Limitations of the current implementation

This page outlines known limitations and important usage notes for kcftools, particularly when using the getVariations plugin. Please read these carefully to ensure correct and efficient usage of the tool.


1. KMC DB Compatibility

The getVariations plugin is compatible only with KMC databases generated using kmc version 3.0.0 or newer. Using databases created with older versions of KMC may result in unexpected behavior or incompatibility errors.

Additionally, support is currently limited to KMC databases with a signature length of exactly 9, specified using the -p 9 parameter during database construction.

  • Files generated with different signature lengths are not supported.
  • Using incompatible databases may result in incorrect output, runtime errors, or program crashes.

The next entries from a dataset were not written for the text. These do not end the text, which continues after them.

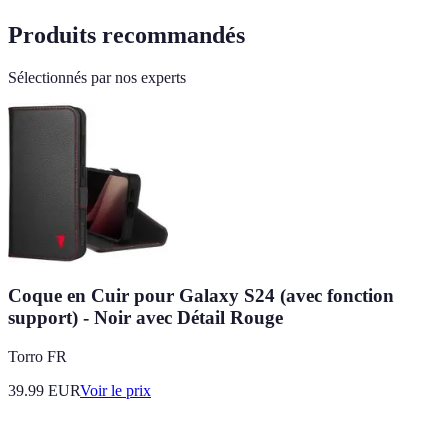
Produits recommandés
Sélectionnés par nos experts
Coque en Cuir pour Galaxy S24 (avec fonction
support) - Noir avec Détail Rouge
Torro FR
39.99
EUR
Voir le prix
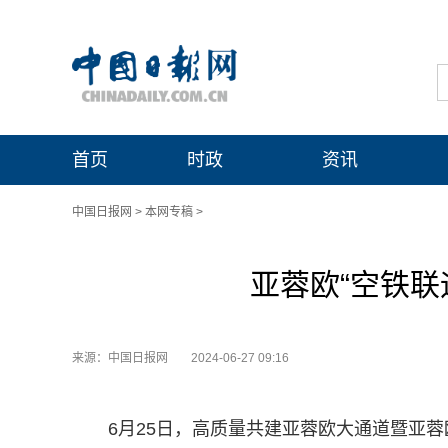
首页
时政
资讯
中国日报网
>
本网专稿
>
亚蓉欧“空铁联
来源：中国日报网
2024-06-27 09:16
6月25日，高质量共建亚蓉欧大通道暨亚蓉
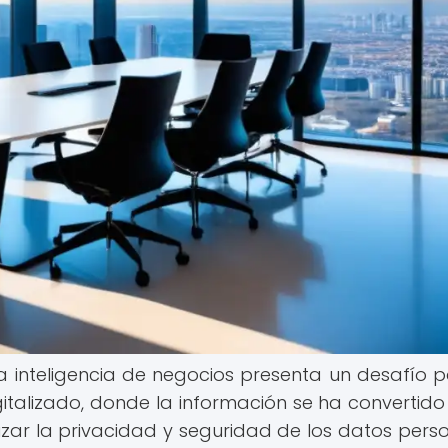
a inteligencia de negocios presenta un desafío p
talizado, donde la información se ha convertido
izar la privacidad y seguridad de los datos perso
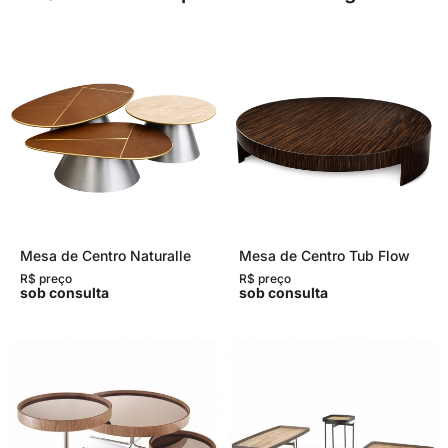
Mesa de Centro Naturalle
Mesa de Centro Tub Flow
R$ preço
R$ preço
sob consulta
sob consulta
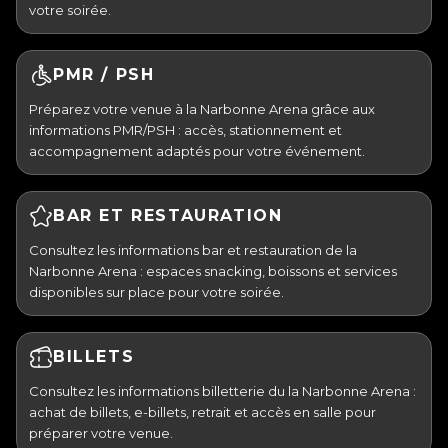
votre soirée.
PMR / PSH
Préparez votre venue à la Narbonne Arena grâce aux
informations PMR/PSH : accès, stationnement et
accompagnement adaptés pour votre événement.
BAR ET RESTAURATION
Consultez les informations bar et restauration de la
Narbonne Arena : espaces snacking, boissons et services
disponibles sur place pour votre soirée.
BILLETS
Consultez les informations billetterie du la Narbonne Arena :
achat de billets, e-billets, retrait et accès en salle pour
préparer votre venue.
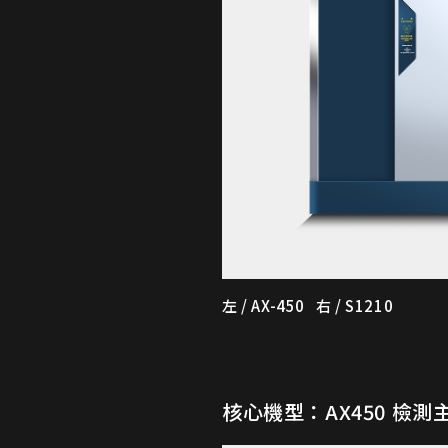
左 / AX-450 右 / S1210
核心機型：
AX450
檢測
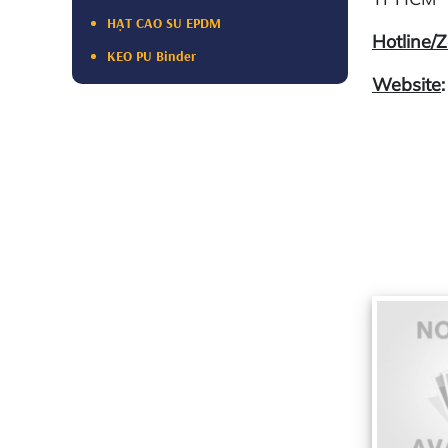
HẠT CAO SU EPDM
Hotline/Z
KEO PU Binder
Website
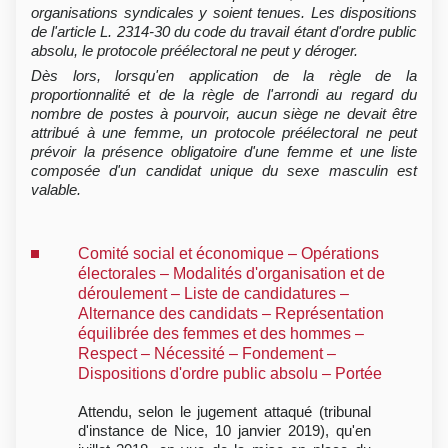
organisations syndicales y soient tenues. Les dispositions
de l'article L. 2314-30 du code du travail étant d'ordre public
absolu, le protocole préélectoral ne peut y déroger.
Dès lors, lorsqu'en application de la règle de la
proportionnalité et de la règle de l'arrondi au regard du
nombre de postes à pourvoir, aucun siège ne devait être
attribué à une femme, un protocole préélectoral ne peut
prévoir la présence obligatoire d'une femme et une liste
composée d'un candidat unique du sexe masculin est
valable.
Comité social et économique – Opérations
électorales – Modalités d'organisation et de
déroulement – Liste de candidatures –
Alternance des candidats – Représentation
équilibrée des femmes et des hommes –
Respect – Nécessité – Fondement –
Dispositions d'ordre public absolu – Portée
Attendu, selon le jugement attaqué (tribunal
d'instance de Nice, 10 janvier 2019), qu'en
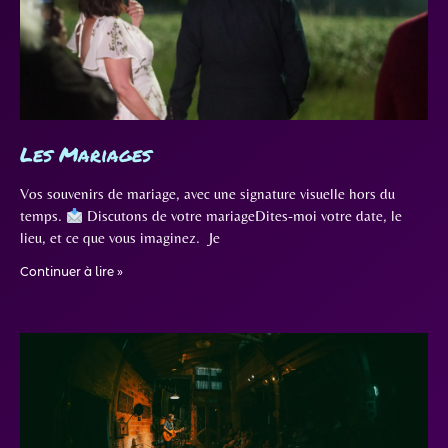
Les Mariages
Vos souvenirs de mariage, avec une signature visuelle hors du
temps.
Discutons de votre mariageDites-moi votre date, le
lieu, et ce que vous imaginez. Je
Continuer à lire »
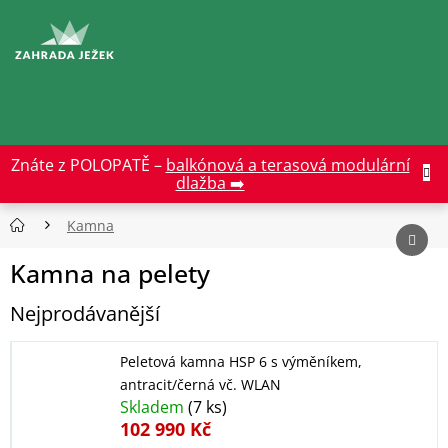
Přejít
na
CZK
obsah
Znáte z POLOPATĚ –
balkónová a terasová modulární
dlažba ➡️
Kamna
Kamna na pelety
Nejprodávanější
Peletová kamna HSP 6 s výměníkem,
antracit/černá vč. WLAN
Skladem
(7 ks)
102 990 Kč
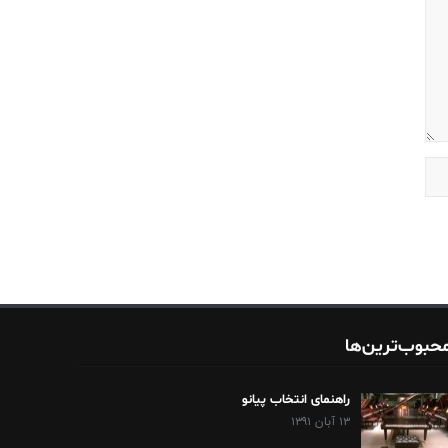
حبوب‌ترین‌ها
راهنمای انتخاب پیانو
۱۳ آبان ۱۳۹۱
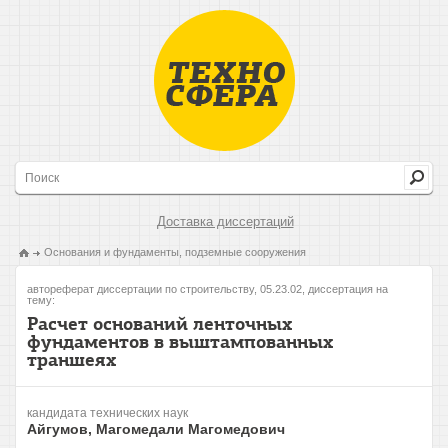
Доставка диссертаций
Основания и фундаменты, подземные сооружения
автореферат диссертации по строительству, 05.23.02, диссертация на
тему:
Расчет оснований ленточных
фундаментов в выштампованных
траншеях
кандидата технических наук
Айгумов, Магомедали Магомедович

It is strongly recommended to regenerate your KMC database using the appropriate version and settings to ensure compatibility with kcftools.


2. Memory Usage with --memory or -m Option

The getVariations plugin supports an optional --memory (or -m) flag that significantly improves runtime performance by loading the entire KMC database into system memory.

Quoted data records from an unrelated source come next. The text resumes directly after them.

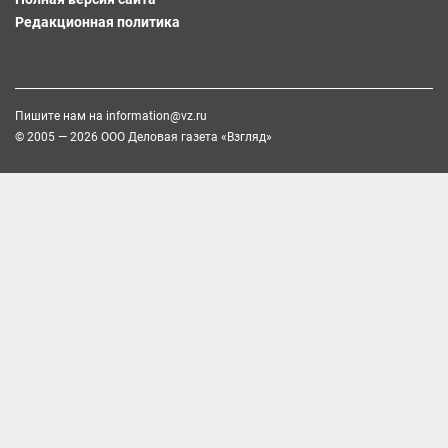
Редакционная политика
Пишите нам на
information@vz.ru
© 2005 — 2026 ООО Деловая газета «Взгляд»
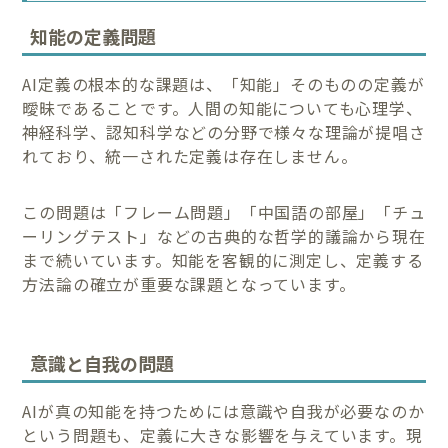
知能の定義問題
AI定義の根本的な課題は、「知能」そのものの定義が
曖昧であることです。人間の知能についても心理学、
神経科学、認知科学などの分野で様々な理論が提唱さ
れており、統一された定義は存在しません。
この問題は「フレーム問題」「中国語の部屋」「チュ
ーリングテスト」などの古典的な哲学的議論から現在
まで続いています。知能を客観的に測定し、定義する
方法論の確立が重要な課題となっています。
意識と自我の問題
AIが真の知能を持つためには意識や自我が必要なのか
という問題も、定義に大きな影響を与えています。現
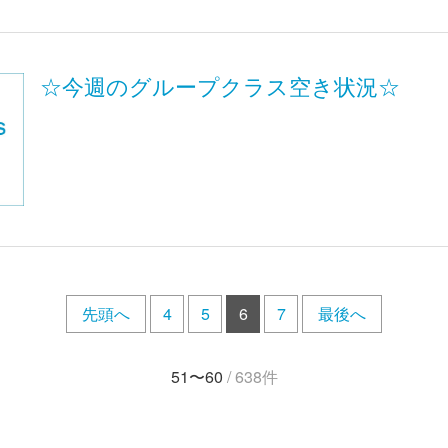
☆今週のグループクラス空き状況☆
先頭へ
4
5
6
7
最後へ
51〜60
/ 638件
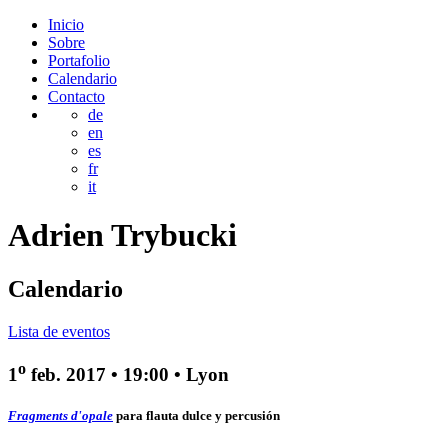
Inicio
Sobre
Portafolio
Calendario
Contacto
de
en
es
fr
it
Adrien
Trybucki
Calendario
Lista de eventos
o
1
feb. 2017
•
19:00
• Lyon
Fragments d'opale
para flauta dulce y percusión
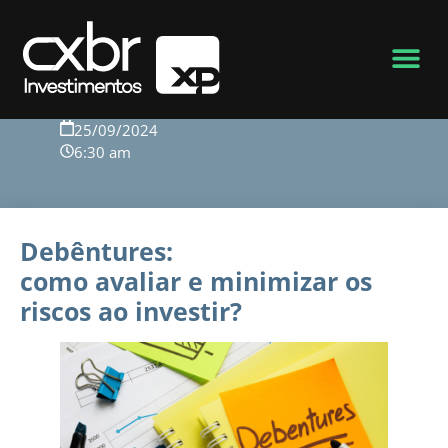
Voltar para o blog
25/09/2024
6:30 am
Debêntures:
como avaliar e minimizar os
riscos ao investir?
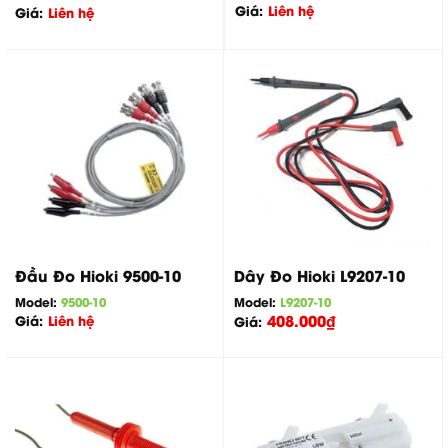
Giá:
Liên hệ
Giá:
Liên hệ
Đầu Đo Hioki 9500-10
Dây Đo Hioki L9207-10
Model:
9500-10
Model:
L9207-10
408.000
₫
Giá:
Liên hệ
Giá:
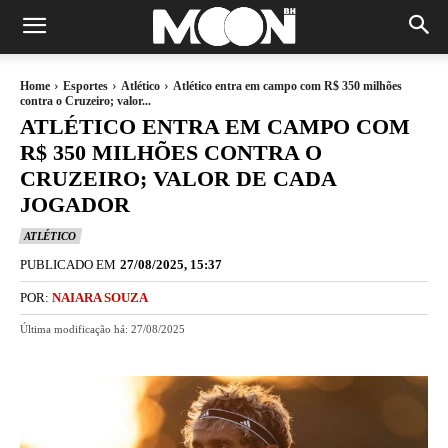
Home
Esportes
Atlético
Atlético entra em campo com R$ 350 milhões
contra o Cruzeiro; valor...
ATLÉTICO ENTRA EM CAMPO COM
R$ 350 MILHÕES CONTRA O
CRUZEIRO; VALOR DE CADA
JOGADOR
ATLÉTICO
PUBLICADO EM
27/08/2025, 15:37
POR:
NAIARA SOUZA
Última modificação há:
27/08/2025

While this mode can dramatically accelerate computation, it requires sufficient available RAM and can lead to Java heap space errors on larger databases.

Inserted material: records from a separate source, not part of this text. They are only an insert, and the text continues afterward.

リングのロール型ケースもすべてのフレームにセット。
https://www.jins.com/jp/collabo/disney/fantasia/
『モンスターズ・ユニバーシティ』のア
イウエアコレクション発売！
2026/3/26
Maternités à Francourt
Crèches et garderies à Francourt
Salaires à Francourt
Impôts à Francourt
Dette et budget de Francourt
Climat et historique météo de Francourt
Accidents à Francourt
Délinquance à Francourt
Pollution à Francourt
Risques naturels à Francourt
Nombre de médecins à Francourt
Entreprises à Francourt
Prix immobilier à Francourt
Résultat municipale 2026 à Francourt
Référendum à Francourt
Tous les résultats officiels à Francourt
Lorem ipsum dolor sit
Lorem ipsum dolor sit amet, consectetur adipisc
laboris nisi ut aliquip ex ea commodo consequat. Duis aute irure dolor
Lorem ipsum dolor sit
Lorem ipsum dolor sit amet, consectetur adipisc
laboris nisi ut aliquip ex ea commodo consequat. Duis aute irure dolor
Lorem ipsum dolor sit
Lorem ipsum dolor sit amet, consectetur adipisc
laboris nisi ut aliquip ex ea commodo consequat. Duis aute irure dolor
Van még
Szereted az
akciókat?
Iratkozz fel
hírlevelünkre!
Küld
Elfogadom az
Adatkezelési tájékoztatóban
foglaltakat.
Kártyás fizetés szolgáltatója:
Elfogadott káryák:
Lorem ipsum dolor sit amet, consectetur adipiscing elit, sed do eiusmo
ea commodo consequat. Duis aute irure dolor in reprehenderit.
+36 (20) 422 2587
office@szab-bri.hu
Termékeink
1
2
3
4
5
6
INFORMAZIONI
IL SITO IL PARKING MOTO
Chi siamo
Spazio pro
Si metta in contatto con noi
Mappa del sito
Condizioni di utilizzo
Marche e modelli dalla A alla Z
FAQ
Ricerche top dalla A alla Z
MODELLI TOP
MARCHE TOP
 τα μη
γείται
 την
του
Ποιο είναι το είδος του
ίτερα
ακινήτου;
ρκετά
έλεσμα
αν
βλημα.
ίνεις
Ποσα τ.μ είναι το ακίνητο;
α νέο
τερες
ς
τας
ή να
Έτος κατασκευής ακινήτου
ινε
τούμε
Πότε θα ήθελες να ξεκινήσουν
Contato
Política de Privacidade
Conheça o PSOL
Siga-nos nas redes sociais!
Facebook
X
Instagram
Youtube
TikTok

  • Increase the Java heap size manually using the -Xmx JVM option:

    $ kcftools -Xmx16G getVariations ...
    
  • Alternatively, define a default heap size by setting the environment variable KCFTOOLS_HEAP_SIZE:

    # Set the heap size to 16GB (or adjust as needed)
    $ export KCFTOOLS_HEAP_SIZE=16G
    

This will automatically configure the heap allocation when running kcftools with the recommended shell alias:

$ alias kcftools='java -Xmx$KCFTOOLS_HEAP_SIZE -jar $PATH/kcftools.jar'

Setting an appropriate heap size is crucial when working with large KMC databases or when using the --memory flag.


Summary

Limitation Description
KMC Version Only kmc ≥ 3.0.0 supported
Signature Length Only -p 9 signature supported
Memory Mode May cause heap errors without sufficient RAM
Java Heap Size Must be adjusted for large datasets

Please check this page regularly for updates regarding expanded support and future enhancements.